Regarding her participation in the permit proceedings, appellant alleged that she was “a

homeowner and resident within the Pimmit Hills neighborhood of Fairfax County,” as well as “a

member of the . . . PHCA and the PHCA Pipeline Committee.” She further alleged that her

property was “directly [located] on the pipeline route proposed by WGL.” Appellant asserted

that she had standing to appeal because she was “a person aggrieved and affected by the

proposed installation of a high-pressure pipeline directly in front of her property and home,

-3- which w[ould] pose a risk to her and her family’s life and health and diminish her property

value.”2

VDOT filed a plea in bar and motion to dismiss, and WGL filed a demurrer in response

to appellant’s petition for appeal. Both appellees asserted that appellant was not a “party

aggrieved” by VDOT’s decision and therefore lacked standing to pursue her appeal.

On May 27, 2020, appellant filed a response to VDOT and WGL’s defensive pleadings.

Appellant argued that she had standing as an “unnamed party” to the permit proceedings due to

VDOT’s actions in “consistently treat[ing] her and other members of the [PHCA] Pipeline

Committee as parties to the case decision by inviting, considering, and relying on their written

comments throughout the permitting process.” Appellant further argued that she was

“aggrieved” by the issuance of the permit because construction of the pipeline would temporarily

deny her ingress and egress and that the placement of the proposed pipeline in close proximity to

her home would risk her family’s health and safety and that these considerations were burdens

and risks not shared by the general public.

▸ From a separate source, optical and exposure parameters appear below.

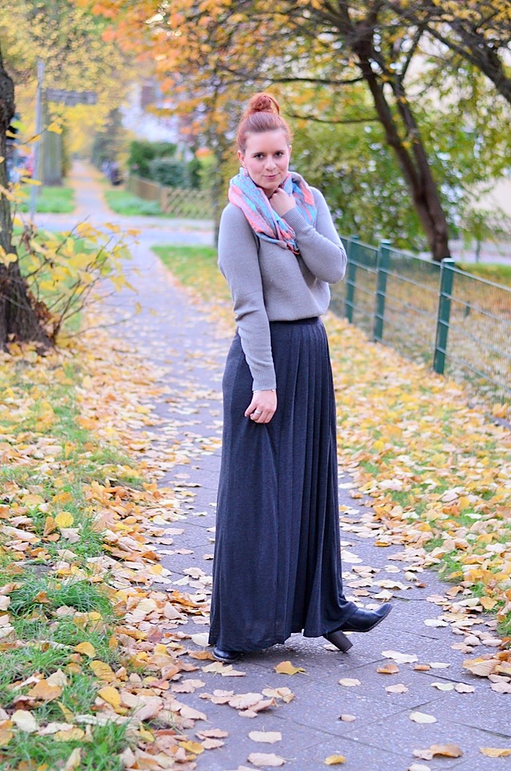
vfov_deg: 27.0
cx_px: 256
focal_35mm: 75
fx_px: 1604
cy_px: 386
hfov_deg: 18.1
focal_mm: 50
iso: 500
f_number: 1.8
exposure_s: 1/80
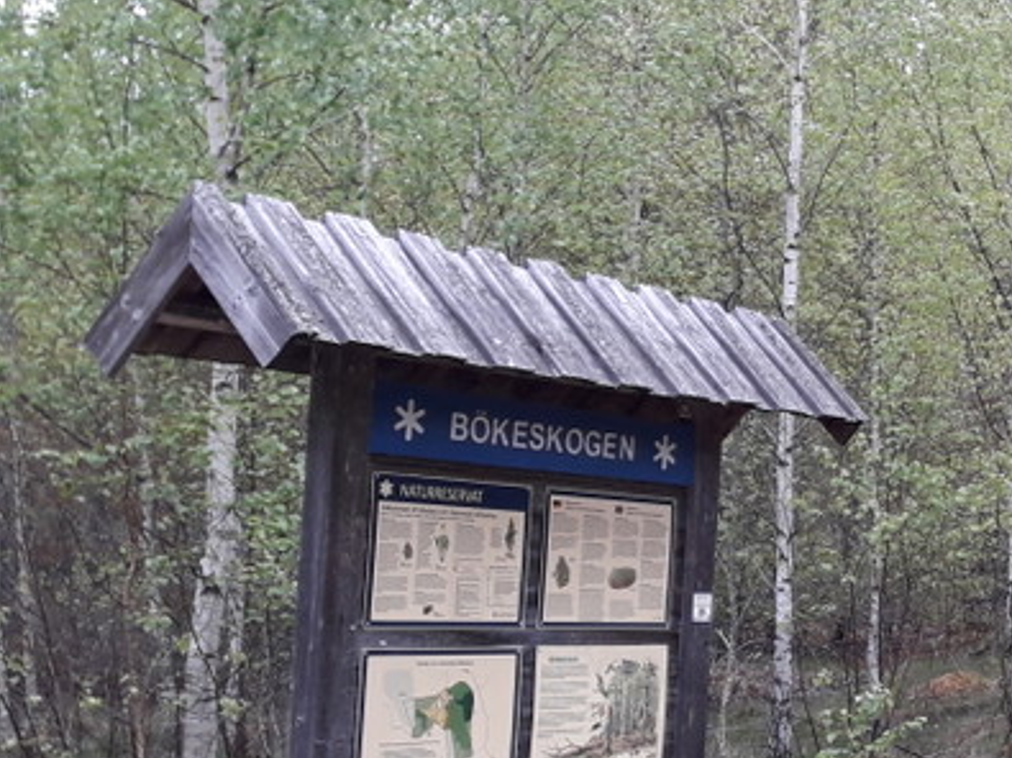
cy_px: 512
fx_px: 1987
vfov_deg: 21.5
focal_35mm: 68
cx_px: 1227
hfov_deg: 25.5
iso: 50
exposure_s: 1/100
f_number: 1.9
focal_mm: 3.7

On June 5, 2020 the circuit court held a hearing on VDOT’s motion to dismiss and

WGL’s demurrer. After hearing the parties’ arguments, the circuit court concluded that “[u]nder

the [V]APA and the Supreme Court Rules, [appellant] is not a party to the underlying case

decision.” The court further stated that “even assuming that [appellant] was a party, she is not

aggrieved under the case law as the [c]ourt reads it.”

2 Appellant later filed a motion for leave to amend petition. In her motion, appellant “request[ed] leave to amend her Petition for Appeal in order to clarify the factual basis for her standing and to properly characterize her participation in the permitting process.” In the amended petition, appellant added further allegations regarding VDOT’s solicitation of comments and the PHCA’s submission of written comments regarding the land use permit. Appellant also filed letters to and from VDOT and the PHCA as attachments to her amended petition. However, appellant did not notice a hearing on her request to amend her petition.